*** Exercise materials ***

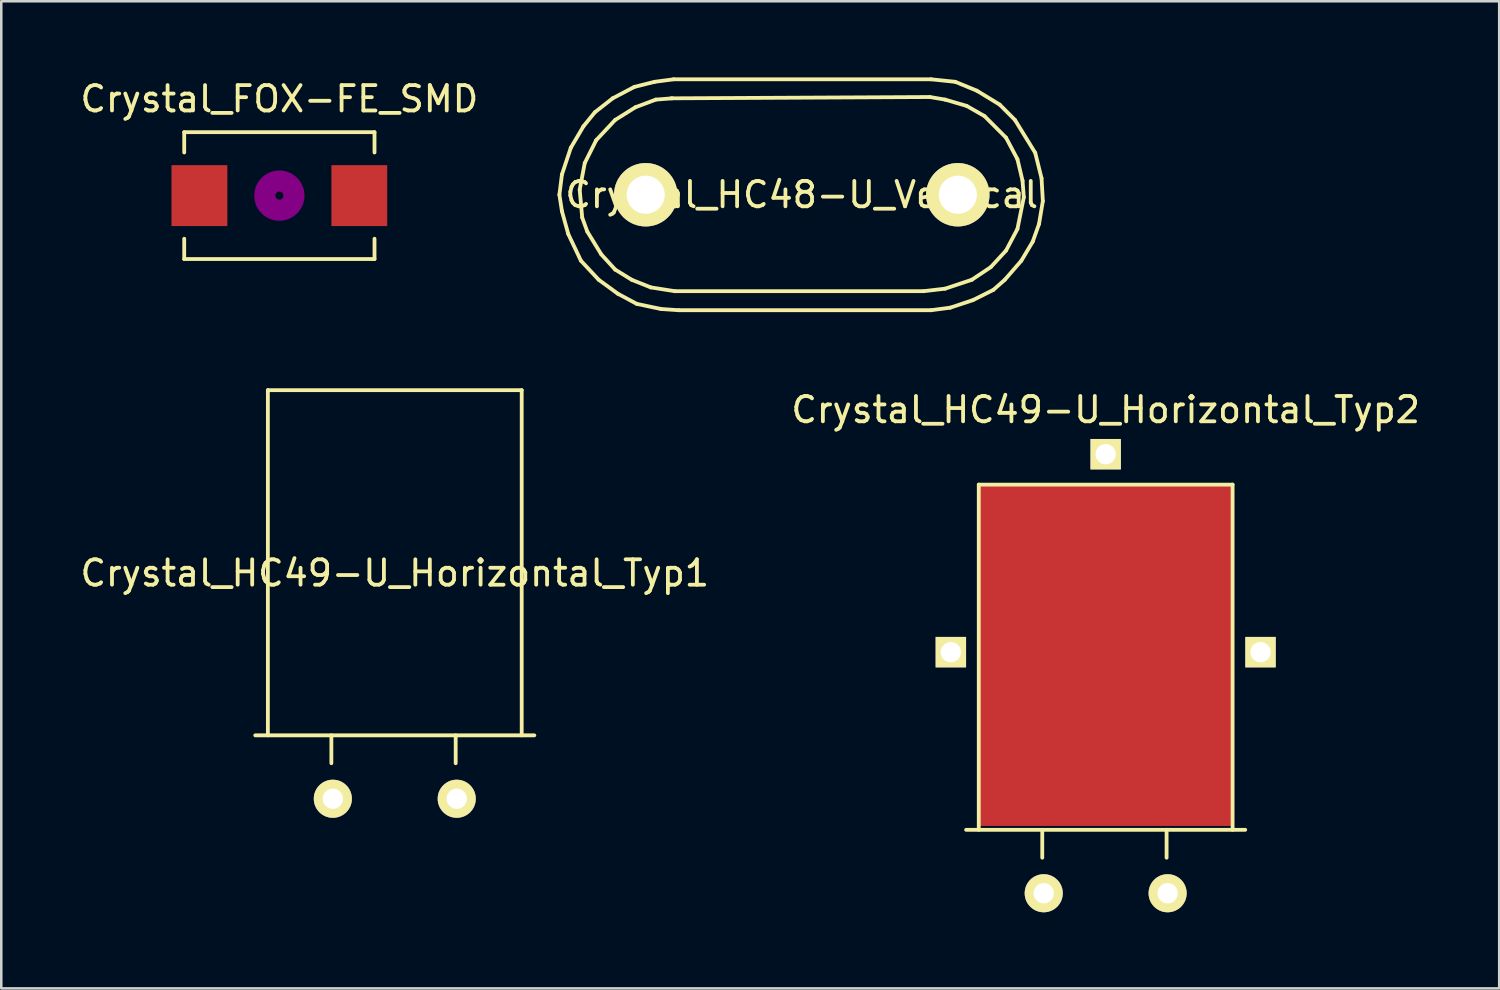
<source format=kicad_pcb>
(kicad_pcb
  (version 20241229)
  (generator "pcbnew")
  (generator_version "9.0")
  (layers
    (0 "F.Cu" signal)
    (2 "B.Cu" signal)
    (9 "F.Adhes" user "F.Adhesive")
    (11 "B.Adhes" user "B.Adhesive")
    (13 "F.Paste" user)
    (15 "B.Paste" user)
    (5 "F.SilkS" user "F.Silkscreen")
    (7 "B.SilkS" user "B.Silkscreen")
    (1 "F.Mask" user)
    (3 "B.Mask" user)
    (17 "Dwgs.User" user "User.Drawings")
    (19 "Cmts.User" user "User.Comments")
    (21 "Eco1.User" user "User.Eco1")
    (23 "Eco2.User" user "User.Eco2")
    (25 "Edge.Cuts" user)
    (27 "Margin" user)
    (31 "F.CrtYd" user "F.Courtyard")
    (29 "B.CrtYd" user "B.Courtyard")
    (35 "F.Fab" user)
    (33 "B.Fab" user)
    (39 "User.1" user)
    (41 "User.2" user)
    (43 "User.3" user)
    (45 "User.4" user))
  (footprint "Crystal_HC49-U_Horizontal_Typ1"
    (layer "F.Cu")
    (at 12.506 28.424)
    (property "Reference" "Crystal_HC49-U_Horizontal_Typ1" (at 0 -8.89 0) (layer "F.SilkS") (effects (font (size 1 1) (thickness 0.15))))
    (attr through_hole)
    (fp_line (start -5.499 -2.499) (end 5.499 -2.499) (stroke (width 0.15) (type solid)) (layer "F.SilkS"))
    (fp_line (start -5.001 -16.101) (end 5.001 -16.101) (stroke (width 0.15) (type solid)) (layer "F.SilkS"))
    (fp_line (start -5.001 -2.499) (end -5.001 -16.101) (stroke (width 0.15) (type solid)) (layer "F.SilkS"))
    (fp_line (start -2.499 -1.4) (end -2.499 -2.499) (stroke (width 0.15) (type solid)) (layer "F.SilkS"))
    (fp_line (start 2.4 -1.4) (end 2.4 -2.499) (stroke (width 0.15) (type solid)) (layer "F.SilkS"))
    (fp_line (start 5.001 -16.101) (end 5.001 -2.499) (stroke (width 0.15) (type solid)) (layer "F.SilkS"))
    (pad "1" thru_hole circle (at -2.441 0) (size 1.501 1.501) (drill 0.8) (layers "*.Cu" "*.Mask" "F.SilkS"))
    (pad "2" thru_hole circle (at 2.441 0) (size 1.501 1.501) (drill 0.8) (layers "*.Cu" "*.Mask" "F.SilkS")))
  (footprint "Crystal_FOX-FE_SMD"
    (layer "F.Cu")
    (at 7.958 4.658)
    (property "Reference" "Crystal_FOX-FE_SMD" (at 0 -3.81 0) (layer "F.SilkS") (effects (font (size 1 1) (thickness 0.15))))
    (attr smd)
    (fp_line (start -3.749 -2.499) (end -3.749 -1.699) (stroke (width 0.15) (type solid)) (layer "F.SilkS"))
    (fp_line (start -3.749 2.499) (end -3.749 1.699) (stroke (width 0.15) (type solid)) (layer "F.SilkS"))
    (fp_line (start -3.749 2.499) (end 3.749 2.499) (stroke (width 0.15) (type solid)) (layer "F.SilkS"))
    (fp_line (start 3.749 -2.499) (end -3.749 -2.499) (stroke (width 0.15) (type solid)) (layer "F.SilkS"))
    (fp_line (start 3.749 -2.499) (end 3.749 -1.699) (stroke (width 0.15) (type solid)) (layer "F.SilkS"))
    (fp_line (start 3.749 2.499) (end 3.749 1.699) (stroke (width 0.15) (type solid)) (layer "F.SilkS"))
    (fp_circle (center 0 0) (end 0.15 -0.051) (stroke (width 0.381) (type solid)) (fill no) (layer "F.Adhes"))
    (fp_circle (center 0 0) (end 0.5 0) (stroke (width 0.381) (type solid)) (fill no) (layer "F.Adhes"))
    (fp_circle (center 0 0) (end 0.8 0) (stroke (width 0.381) (type solid)) (fill no) (layer "F.Adhes"))
    (pad "1" smd rect (at -3.15 0) (size 2.2 2.4) (layers "F.Cu" "F.Mask" "F.Paste"))
    (pad "2" smd rect (at 3.15 0) (size 2.2 2.4) (layers "F.Cu" "F.Mask" "F.Paste")))
  (footprint "Crystal_HC48-U_Vertical"
    (layer "F.Cu")
    (at 28.542 4.624)
    (property "Reference" "Crystal_HC48-U_Vertical" (at 0 0 0) (layer "F.SilkS") (effects (font (size 1 1) (thickness 0.15))))
    (attr through_hole)
    (fp_line (start -9.55 0) (end -9.449 -0.8) (stroke (width 0.15) (type solid)) (layer "F.SilkS"))
    (fp_line (start -9.449 -0.8) (end -9.101 -1.849) (stroke (width 0.15) (type solid)) (layer "F.SilkS"))
    (fp_line (start -9.449 0.65) (end -9.55 0) (stroke (width 0.15) (type solid)) (layer "F.SilkS"))
    (fp_line (start -9.2 1.549) (end -9.449 0.65) (stroke (width 0.15) (type solid)) (layer "F.SilkS"))
    (fp_line (start -9.101 -1.849) (end -8.6 -2.7) (stroke (width 0.15) (type solid)) (layer "F.SilkS"))
    (fp_line (start -8.75 -0.201) (end -8.55 -1.25) (stroke (width 0.15) (type solid)) (layer "F.SilkS"))
    (fp_line (start -8.7 2.601) (end -9.2 1.549) (stroke (width 0.15) (type solid)) (layer "F.SilkS"))
    (fp_line (start -8.651 0.899) (end -8.75 -0.201) (stroke (width 0.15) (type solid)) (layer "F.SilkS"))
    (fp_line (start -8.6 -2.7) (end -8.151 -3.251) (stroke (width 0.15) (type solid)) (layer "F.SilkS"))
    (fp_line (start -8.55 -1.25) (end -8.1 -2.149) (stroke (width 0.15) (type solid)) (layer "F.SilkS"))
    (fp_line (start -8.451 1.45) (end -8.651 0.899) (stroke (width 0.15) (type solid)) (layer "F.SilkS"))
    (fp_line (start -8.151 -3.251) (end -7.45 -3.8) (stroke (width 0.15) (type solid)) (layer "F.SilkS"))
    (fp_line (start -8.1 -2.149) (end -7.351 -2.949) (stroke (width 0.15) (type solid)) (layer "F.SilkS"))
    (fp_line (start -8.001 3.35) (end -8.7 2.601) (stroke (width 0.15) (type solid)) (layer "F.SilkS"))
    (fp_line (start -7.899 2.349) (end -8.451 1.45) (stroke (width 0.15) (type solid)) (layer "F.SilkS"))
    (fp_line (start -7.45 -3.8) (end -6.599 -4.249) (stroke (width 0.15) (type solid)) (layer "F.SilkS"))
    (fp_line (start -7.351 -2.949) (end -6.551 -3.449) (stroke (width 0.15) (type solid)) (layer "F.SilkS"))
    (fp_line (start -7.351 2.949) (end -7.899 2.349) (stroke (width 0.15) (type solid)) (layer "F.SilkS"))
    (fp_line (start -7.249 3.899) (end -8.001 3.35) (stroke (width 0.15) (type solid)) (layer "F.SilkS"))
    (fp_line (start -6.701 3.35) (end -7.351 2.949) (stroke (width 0.15) (type solid)) (layer "F.SilkS"))
    (fp_line (start -6.599 -4.249) (end -5.799 -4.45) (stroke (width 0.15) (type solid)) (layer "F.SilkS"))
    (fp_line (start -6.551 -3.449) (end -5.751 -3.749) (stroke (width 0.15) (type solid)) (layer "F.SilkS"))
    (fp_line (start -6.5 4.3) (end -7.249 3.899) (stroke (width 0.15) (type solid)) (layer "F.SilkS"))
    (fp_line (start -5.951 3.65) (end -6.701 3.35) (stroke (width 0.15) (type solid)) (layer "F.SilkS"))
    (fp_line (start -5.799 -4.45) (end -5.05 -4.549) (stroke (width 0.15) (type solid)) (layer "F.SilkS"))
    (fp_line (start -5.751 -3.749) (end -5.1 -3.8) (stroke (width 0.15) (type solid)) (layer "F.SilkS"))
    (fp_line (start -5.55 4.501) (end -6.5 4.3) (stroke (width 0.15) (type solid)) (layer "F.SilkS"))
    (fp_line (start -5.151 -3.8) (end 5.05 -3.851) (stroke (width 0.15) (type solid)) (layer "F.SilkS"))
    (fp_line (start -5.05 -4.549) (end 5.1 -4.549) (stroke (width 0.15) (type solid)) (layer "F.SilkS"))
    (fp_line (start -5.001 3.8) (end -5.951 3.65) (stroke (width 0.15) (type solid)) (layer "F.SilkS"))
    (fp_line (start -4.849 4.549) (end -5.55 4.501) (stroke (width 0.15) (type solid)) (layer "F.SilkS"))
    (fp_line (start 4.801 3.8) (end -5.001 3.8) (stroke (width 0.15) (type solid)) (layer "F.SilkS"))
    (fp_line (start 5.05 -3.851) (end 5.649 -3.749) (stroke (width 0.15) (type solid)) (layer "F.SilkS"))
    (fp_line (start 5.1 -4.549) (end 6.05 -4.45) (stroke (width 0.15) (type solid)) (layer "F.SilkS"))
    (fp_line (start 5.1 4.549) (end -4.849 4.549) (stroke (width 0.15) (type solid)) (layer "F.SilkS"))
    (fp_line (start 5.649 -3.749) (end 6.5 -3.5) (stroke (width 0.15) (type solid)) (layer "F.SilkS"))
    (fp_line (start 5.649 3.701) (end 4.801 3.8) (stroke (width 0.15) (type solid)) (layer "F.SilkS"))
    (fp_line (start 5.85 4.45) (end 5.1 4.549) (stroke (width 0.15) (type solid)) (layer "F.SilkS"))
    (fp_line (start 6.05 -4.45) (end 6.901 -4.1) (stroke (width 0.15) (type solid)) (layer "F.SilkS"))
    (fp_line (start 6.5 -3.5) (end 7.201 -3.099) (stroke (width 0.15) (type solid)) (layer "F.SilkS"))
    (fp_line (start 6.701 3.35) (end 5.649 3.701) (stroke (width 0.15) (type solid)) (layer "F.SilkS"))
    (fp_line (start 6.749 4.15) (end 5.85 4.45) (stroke (width 0.15) (type solid)) (layer "F.SilkS"))
    (fp_line (start 6.901 -4.1) (end 7.8 -3.551) (stroke (width 0.15) (type solid)) (layer "F.SilkS"))
    (fp_line (start 7.201 -3.099) (end 8.049 -2.25) (stroke (width 0.15) (type solid)) (layer "F.SilkS"))
    (fp_line (start 7.45 2.85) (end 6.701 3.35) (stroke (width 0.15) (type solid)) (layer "F.SilkS"))
    (fp_line (start 7.549 3.749) (end 6.749 4.15) (stroke (width 0.15) (type solid)) (layer "F.SilkS"))
    (fp_line (start 7.8 -3.551) (end 8.4 -2.949) (stroke (width 0.15) (type solid)) (layer "F.SilkS"))
    (fp_line (start 8.001 3.35) (end 7.549 3.749) (stroke (width 0.15) (type solid)) (layer "F.SilkS"))
    (fp_line (start 8.049 -2.25) (end 8.499 -1.4) (stroke (width 0.15) (type solid)) (layer "F.SilkS"))
    (fp_line (start 8.049 2.2) (end 7.45 2.85) (stroke (width 0.15) (type solid)) (layer "F.SilkS"))
    (fp_line (start 8.4 -2.949) (end 9.2 -1.651) (stroke (width 0.15) (type solid)) (layer "F.SilkS"))
    (fp_line (start 8.499 -1.4) (end 8.7 -0.551) (stroke (width 0.15) (type solid)) (layer "F.SilkS"))
    (fp_line (start 8.499 1.349) (end 8.049 2.2) (stroke (width 0.15) (type solid)) (layer "F.SilkS"))
    (fp_line (start 8.651 2.601) (end 8.001 3.35) (stroke (width 0.15) (type solid)) (layer "F.SilkS"))
    (fp_line (start 8.7 -0.551) (end 8.75 0.099) (stroke (width 0.15) (type solid)) (layer "F.SilkS"))
    (fp_line (start 8.75 0.099) (end 8.499 1.349) (stroke (width 0.15) (type solid)) (layer "F.SilkS"))
    (fp_line (start 9.101 1.849) (end 8.651 2.601) (stroke (width 0.15) (type solid)) (layer "F.SilkS"))
    (fp_line (start 9.2 -1.651) (end 9.449 -0.65) (stroke (width 0.15) (type solid)) (layer "F.SilkS"))
    (fp_line (start 9.35 1.151) (end 9.101 1.849) (stroke (width 0.15) (type solid)) (layer "F.SilkS"))
    (fp_line (start 9.449 -0.65) (end 9.5 0.249) (stroke (width 0.15) (type solid)) (layer "F.SilkS"))
    (fp_line (start 9.5 0.249) (end 9.35 1.151) (stroke (width 0.15) (type solid)) (layer "F.SilkS"))
    (pad "1" thru_hole circle (at -6.149 0) (size 2.499 2.499) (drill 1.501) (layers "*.Cu" "*.Mask" "F.SilkS"))
    (pad "2" thru_hole circle (at 6.149 0) (size 2.499 2.499) (drill 1.501) (layers "*.Cu" "*.Mask" "F.SilkS")))
  (footprint "Crystal_HC49-U_Horizontal_Typ2"
    (layer "F.Cu")
    (at 40.518 32.147)
    (property "Reference" "Crystal_HC49-U_Horizontal_Typ2" (at 0 -19.05 0) (layer "F.SilkS") (effects (font (size 1 1) (thickness 0.15))))
    (attr through_hole)
    (fp_line (start -5.499 -2.499) (end 5.499 -2.499) (stroke (width 0.15) (type solid)) (layer "F.SilkS"))
    (fp_line (start -5.001 -16.101) (end 5.001 -16.101) (stroke (width 0.15) (type solid)) (layer "F.SilkS"))
    (fp_line (start -5.001 -2.499) (end -5.001 -16.101) (stroke (width 0.15) (type solid)) (layer "F.SilkS"))
    (fp_line (start -2.499 -1.4) (end -2.499 -2.499) (stroke (width 0.15) (type solid)) (layer "F.SilkS"))
    (fp_line (start 2.4 -1.4) (end 2.4 -2.499) (stroke (width 0.15) (type solid)) (layer "F.SilkS"))
    (fp_line (start 5.001 -16.101) (end 5.001 -2.499) (stroke (width 0.15) (type solid)) (layer "F.SilkS"))
    (pad "1" thru_hole circle (at -2.441 0) (size 1.501 1.501) (drill 0.8) (layers "*.Cu" "*.Mask" "F.SilkS"))
    (pad "2" thru_hole circle (at 2.441 0) (size 1.501 1.501) (drill 0.8) (layers "*.Cu" "*.Mask" "F.SilkS"))
    (pad "3" thru_hole rect (at -6.101 -9.5) (size 1.199 1.199) (drill 0.8) (layers "*.Cu" "*.Mask" "F.SilkS"))
    (pad "3" thru_hole rect (at 0 -17.3) (size 1.199 1.199) (drill 0.8) (layers "*.Cu" "*.Mask" "F.SilkS"))
    (pad "3" smd rect (at 0 -9.401) (size 10 13.5) (layers "F.Cu" "F.Mask" "F.Paste"))
    (pad "3" thru_hole rect (at 6.101 -9.5) (size 1.199 1.199) (drill 0.8) (layers "*.Cu" "*.Mask" "F.SilkS")))
  (gr_rect
    (start -3 -3)
    (end 56.024 35.897)
    (stroke (width 0.1) (type default))
    (fill no)
    (layer "Edge.Cuts")))
</source>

*** End of Exercise materials ***

Only one stretch of the data above is needed. Restate it word for word, from the line containing "(at 7.958 4.658)" through the line containing "(fp_line (start -3.749 -2.499)", both ends included.

## Your response
    (at 7.958 4.658)
    (property "Reference" "Crystal_FOX-FE_SMD" (at 0 -3.81 0) (layer "F.SilkS") (effects (font (size 1 1) (thickness 0.15))))
    (attr smd)
    (fp_line (start -3.749 -2.499) (end -3.749 -1.699) (stroke (width 0.15) (type solid)) (layer "F.SilkS"))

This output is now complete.